Suite aux insinuations plus que douteuses sur notre syndicat, nous tenons à réagir.
Ce sont à travers les élections de l’Université de Corse (UDC) que s’expriment les étudiants, et nous considérons que l’élection du Vice Président Etudiant (VPE) aurait du refléter le choix majoritairement exprimé par les étudiants.
La GP est majoritaire au CEVU dans le collège étudiant avec 5 élus.
Que ce soit au CROUS ou à l’UDC, la GP a obtenu 26 sièges sur 52 (la CSC 15).
Ceci est un constat, et non pas une affirmation pour flatter notre ego !
Cependant, les membres du CEVU n’ont pas suivi le choix des étudiants.
Ce sont les étudiants qui devraient être « exaspérés » car leur vote a été bafoué par la direction de l’UDC !
Nous nous interrogeons sur les justifications de ce choix, car les missions confiées par M Aiello au VPE reprennent en intégralité le programme que notre candidat a présenté au CEVU.
Nous nous demandons aussi comment la CSC, à travers son programme sur la vie chère, pour lequel rien à ce jour n’a été entrepris depuis février, entend lutter contre celle-ci au sein de l’UDC qui n’a pas cette fonction.
Surtout quand 4 jours plus tard, la CSC n’a émis aucune proposition lors du CA du CROUS, là où il est possible d’agir, et où nous avons proposé des mesures pour lutter contre la précarité estudiantine.
Le choix des compétences a été avancé par la Présidence pour se justifier…
Comment se fait-il que le candidat ayant été choisi soit le seul à ne pas être bilingue alors que l’une de ses missions premières sera de défendre la langue corse ?
Comment se fait-il aussi qu’il ait été choisi alors que son programme ne correspond pas aux missions confiées au VPE ?
On nous parle de « manque de confiance » car nous n’avons pas participé au vote pour l’élection du Président, nous répondons « indépendance syndicale».
Dans cette optique là, pourquoi ne pas appuyer le candidat GI qui a voté pour le Président et qui est le plus ancien élu étudiant ?
Il faut savoir assumer son choix lorsque l’on est en charge d’une Université, et reconnaître que ce choix n’a pas été fait sur les compétences, le programme ou la confiance…

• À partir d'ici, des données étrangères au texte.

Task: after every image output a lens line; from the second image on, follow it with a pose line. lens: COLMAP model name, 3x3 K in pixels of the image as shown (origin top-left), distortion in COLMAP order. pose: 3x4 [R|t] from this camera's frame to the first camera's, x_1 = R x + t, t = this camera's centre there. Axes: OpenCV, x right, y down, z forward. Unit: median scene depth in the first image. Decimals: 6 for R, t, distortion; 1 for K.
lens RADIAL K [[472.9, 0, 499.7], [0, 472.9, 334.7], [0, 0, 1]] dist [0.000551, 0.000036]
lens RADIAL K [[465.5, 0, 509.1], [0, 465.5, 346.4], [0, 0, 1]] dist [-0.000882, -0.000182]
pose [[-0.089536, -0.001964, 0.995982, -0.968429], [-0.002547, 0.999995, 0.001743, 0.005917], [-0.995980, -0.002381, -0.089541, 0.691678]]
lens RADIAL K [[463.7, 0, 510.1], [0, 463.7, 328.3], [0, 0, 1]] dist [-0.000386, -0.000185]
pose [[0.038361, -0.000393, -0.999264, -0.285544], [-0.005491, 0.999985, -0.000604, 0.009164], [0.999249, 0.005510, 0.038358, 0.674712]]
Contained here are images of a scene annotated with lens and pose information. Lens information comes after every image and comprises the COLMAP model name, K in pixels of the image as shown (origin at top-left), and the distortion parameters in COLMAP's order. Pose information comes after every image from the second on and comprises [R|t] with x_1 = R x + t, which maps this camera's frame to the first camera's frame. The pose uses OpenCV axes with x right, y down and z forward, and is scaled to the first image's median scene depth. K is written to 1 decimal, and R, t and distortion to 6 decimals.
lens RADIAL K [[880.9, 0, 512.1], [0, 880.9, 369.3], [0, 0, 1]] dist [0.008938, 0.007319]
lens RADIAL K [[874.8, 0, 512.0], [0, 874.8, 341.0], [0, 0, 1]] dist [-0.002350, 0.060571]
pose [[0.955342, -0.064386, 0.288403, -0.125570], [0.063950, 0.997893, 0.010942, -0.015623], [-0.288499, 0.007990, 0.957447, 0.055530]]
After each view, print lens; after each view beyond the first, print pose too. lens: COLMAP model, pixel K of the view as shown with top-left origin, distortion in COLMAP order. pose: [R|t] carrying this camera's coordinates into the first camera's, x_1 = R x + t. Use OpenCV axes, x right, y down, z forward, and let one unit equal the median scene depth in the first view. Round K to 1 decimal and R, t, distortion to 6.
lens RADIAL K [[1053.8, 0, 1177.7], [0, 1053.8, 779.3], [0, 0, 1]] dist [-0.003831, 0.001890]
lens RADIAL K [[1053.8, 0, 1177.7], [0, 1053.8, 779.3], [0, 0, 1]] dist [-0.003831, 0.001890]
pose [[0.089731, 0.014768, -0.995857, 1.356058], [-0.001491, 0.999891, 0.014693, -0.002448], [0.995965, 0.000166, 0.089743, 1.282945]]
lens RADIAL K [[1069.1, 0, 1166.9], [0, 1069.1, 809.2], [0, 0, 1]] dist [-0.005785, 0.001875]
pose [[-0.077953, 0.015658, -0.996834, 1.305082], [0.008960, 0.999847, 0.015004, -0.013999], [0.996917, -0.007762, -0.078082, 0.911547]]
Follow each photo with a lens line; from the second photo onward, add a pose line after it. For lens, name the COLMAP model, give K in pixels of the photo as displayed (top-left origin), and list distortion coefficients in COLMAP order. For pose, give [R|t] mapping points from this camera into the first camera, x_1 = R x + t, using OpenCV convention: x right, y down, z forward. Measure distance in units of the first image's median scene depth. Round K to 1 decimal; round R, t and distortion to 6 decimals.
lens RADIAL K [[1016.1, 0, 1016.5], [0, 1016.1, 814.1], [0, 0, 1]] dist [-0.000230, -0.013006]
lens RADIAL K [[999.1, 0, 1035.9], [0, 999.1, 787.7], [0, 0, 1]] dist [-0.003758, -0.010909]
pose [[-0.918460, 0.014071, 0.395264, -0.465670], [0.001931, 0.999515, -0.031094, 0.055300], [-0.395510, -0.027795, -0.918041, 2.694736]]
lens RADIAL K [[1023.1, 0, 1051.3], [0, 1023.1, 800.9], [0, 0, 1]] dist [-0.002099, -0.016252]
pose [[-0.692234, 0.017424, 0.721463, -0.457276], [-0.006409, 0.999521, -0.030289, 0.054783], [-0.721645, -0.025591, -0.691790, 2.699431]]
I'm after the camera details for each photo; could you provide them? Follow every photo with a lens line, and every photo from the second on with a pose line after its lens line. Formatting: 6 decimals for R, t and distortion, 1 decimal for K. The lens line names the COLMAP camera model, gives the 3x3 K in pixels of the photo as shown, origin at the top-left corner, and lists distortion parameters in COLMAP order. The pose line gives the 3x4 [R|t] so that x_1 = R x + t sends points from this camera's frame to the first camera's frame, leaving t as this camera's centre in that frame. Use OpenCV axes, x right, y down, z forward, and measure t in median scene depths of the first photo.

Nous rajouterons que cette polémique ne nous amuse pas, que nous ne nous sentons ni vexés, ni diminués par cette élection, mais nous avons travaillé dans la transparence pour les étudiants et ne pouvons tolérer certains faits.
Le débat est clos et nous ne répondrons plus par voies de presse aux insinuations mensongères.